→ **Text block**
It is all correct. Whan i miss is the comparison of the fuel comsumption with a reference. The reference is the specific fuel consumption on test bed at the manufacturer. Here the fuel consumption as well as the engine performance data are measured, and converted to the ISO condition. It is important for the actual situation also to record the engine performance data and to convert them to ISO, otherwise you compare apples with pears. There are not many tools available for this manouver. You can do it all manually, but it will consume a lot of time. At our web site you can see out tool, where you get the iso correction and comparison instantly when entering the performance data.

Really, and they havent automated it yet?

is correction factor of 0.00064 is applicable for all oil like heavy oil ,diesel oil etc……..

Very good information

Great work ananth… very useful info…

0.00064 is not a constant correction factor. This defends on quality of every oil bunkered. Normally on the BDR, density is given at 15 deg cent. An estimated density at higher temp is also mentioned on the BDR e.g. Density at 15 deg cent = 0.9891, density at 40 deg cent = 0.9687. Temp diff then will be 30 and density is 0.0204. The correction factor then should be [0.0204/30 =0.00068 ton/deg of temp rise.

its Very Useful and easy understanding article Mr.Ananth. Keep Writing..

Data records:
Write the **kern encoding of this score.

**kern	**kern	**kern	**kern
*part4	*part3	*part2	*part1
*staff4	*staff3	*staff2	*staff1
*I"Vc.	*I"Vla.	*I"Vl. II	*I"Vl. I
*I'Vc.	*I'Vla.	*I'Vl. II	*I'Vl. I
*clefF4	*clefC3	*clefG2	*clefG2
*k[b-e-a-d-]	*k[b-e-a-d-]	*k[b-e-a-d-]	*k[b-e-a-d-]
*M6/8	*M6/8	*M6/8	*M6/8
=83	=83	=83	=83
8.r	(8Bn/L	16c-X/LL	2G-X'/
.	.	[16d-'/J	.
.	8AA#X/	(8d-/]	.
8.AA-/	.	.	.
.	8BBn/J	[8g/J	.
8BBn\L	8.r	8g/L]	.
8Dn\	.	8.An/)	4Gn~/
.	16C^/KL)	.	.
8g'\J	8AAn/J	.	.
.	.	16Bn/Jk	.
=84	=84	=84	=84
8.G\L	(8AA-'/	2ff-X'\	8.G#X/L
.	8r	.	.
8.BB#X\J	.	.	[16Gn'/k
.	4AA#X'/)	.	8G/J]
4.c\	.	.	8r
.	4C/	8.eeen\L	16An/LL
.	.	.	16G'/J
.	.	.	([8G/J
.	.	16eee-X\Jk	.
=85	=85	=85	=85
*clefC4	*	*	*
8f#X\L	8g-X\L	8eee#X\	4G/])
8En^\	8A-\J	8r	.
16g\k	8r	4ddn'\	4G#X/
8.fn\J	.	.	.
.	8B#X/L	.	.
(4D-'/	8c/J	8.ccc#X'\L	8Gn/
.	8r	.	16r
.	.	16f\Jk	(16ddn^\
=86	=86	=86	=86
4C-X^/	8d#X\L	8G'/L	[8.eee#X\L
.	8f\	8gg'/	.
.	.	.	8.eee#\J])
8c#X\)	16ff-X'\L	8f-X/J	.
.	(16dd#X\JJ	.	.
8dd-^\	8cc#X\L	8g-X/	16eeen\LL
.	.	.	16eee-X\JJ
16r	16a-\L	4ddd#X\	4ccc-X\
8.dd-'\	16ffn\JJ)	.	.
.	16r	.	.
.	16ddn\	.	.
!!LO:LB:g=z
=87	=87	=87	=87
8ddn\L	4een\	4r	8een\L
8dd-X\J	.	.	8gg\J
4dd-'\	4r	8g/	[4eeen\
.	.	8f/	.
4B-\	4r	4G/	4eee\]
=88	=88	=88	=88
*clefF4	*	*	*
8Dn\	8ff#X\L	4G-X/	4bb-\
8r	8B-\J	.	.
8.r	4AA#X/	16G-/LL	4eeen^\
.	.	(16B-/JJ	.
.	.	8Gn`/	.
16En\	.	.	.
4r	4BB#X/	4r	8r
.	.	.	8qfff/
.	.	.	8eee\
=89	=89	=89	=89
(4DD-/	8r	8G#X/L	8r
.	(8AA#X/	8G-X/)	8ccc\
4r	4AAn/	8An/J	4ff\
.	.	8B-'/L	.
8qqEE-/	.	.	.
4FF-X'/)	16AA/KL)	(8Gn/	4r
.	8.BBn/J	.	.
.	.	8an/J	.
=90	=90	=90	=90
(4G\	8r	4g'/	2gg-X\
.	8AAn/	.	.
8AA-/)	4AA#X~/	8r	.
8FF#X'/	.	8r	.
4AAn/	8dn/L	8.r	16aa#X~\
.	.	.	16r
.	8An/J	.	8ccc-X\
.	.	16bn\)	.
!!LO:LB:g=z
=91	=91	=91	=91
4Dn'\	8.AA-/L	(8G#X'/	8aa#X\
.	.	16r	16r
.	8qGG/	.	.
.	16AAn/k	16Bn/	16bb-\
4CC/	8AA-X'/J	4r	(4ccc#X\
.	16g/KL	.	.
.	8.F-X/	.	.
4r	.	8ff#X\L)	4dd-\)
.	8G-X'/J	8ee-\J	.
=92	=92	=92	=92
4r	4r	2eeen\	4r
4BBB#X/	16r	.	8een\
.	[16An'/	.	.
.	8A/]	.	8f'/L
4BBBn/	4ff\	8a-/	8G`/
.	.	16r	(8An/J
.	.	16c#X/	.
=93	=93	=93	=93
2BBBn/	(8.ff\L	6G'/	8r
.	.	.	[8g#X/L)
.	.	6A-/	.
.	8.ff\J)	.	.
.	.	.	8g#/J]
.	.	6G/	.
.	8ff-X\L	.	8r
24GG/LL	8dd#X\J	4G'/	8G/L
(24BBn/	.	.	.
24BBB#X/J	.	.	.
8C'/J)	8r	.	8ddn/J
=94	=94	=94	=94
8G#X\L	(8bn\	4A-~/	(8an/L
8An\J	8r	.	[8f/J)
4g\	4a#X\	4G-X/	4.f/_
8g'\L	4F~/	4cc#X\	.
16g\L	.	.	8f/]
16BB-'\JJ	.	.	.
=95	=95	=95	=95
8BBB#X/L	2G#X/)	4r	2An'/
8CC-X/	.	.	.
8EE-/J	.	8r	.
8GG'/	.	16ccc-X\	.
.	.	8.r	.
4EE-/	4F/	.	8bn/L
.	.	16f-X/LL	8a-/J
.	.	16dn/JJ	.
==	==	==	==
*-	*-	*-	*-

→ **Task brief**
Carry on the fuel consumption thread, picking up after its final comment. The records have no connection to the fuel consumption thread.

→ **Exercise output**
at last I found what I need as long this time thank to you

yr info.as stars for any one get lost in the tech. desert,SFOC.is the most interesting factor must but in consideration to avoid any commercial disaster ,i mean, the fuel is big problem for expenses so,sfoc very important

Great work congrats……

Hi Ananth,

A very nice and useful post which should come useful to any engineer who has to handle bunkers.

Keep up the good work 🙂

Dear Ananth,

Very good topic discussed .

I feel there is a small correction in slip it shold be positive slip .

Negative slip influenced by favarouble current and henc lesser cons.

With rods,

AJAIKUMAR

Thank you Ajai,

Well noted and corrected the typo.

Nice Job Buddies.

i m a 4E …. very informative for me .. but i also read smvr abt subtracting 0.0011 from density@15 deg celcius for sm correction factor for buoyancy in air .. pls advice

I found what I need at this time!! 10Q Ananth T.

thank u for impacting d public with this knowledge. many marine engineers has gotten problems in fuel consumption calculations. but with what you have explained. l believed our jobs as Junior officers is made easy.One God.

A really good post. As a 3rd Eng, I really found this very interesting since normally I don’t do the bunker plan but only the Chief Engineer. Anyway it is not so complicated after you have got some experience when you load bunker.

Good informatn . . .kepit up nd keepgoing. .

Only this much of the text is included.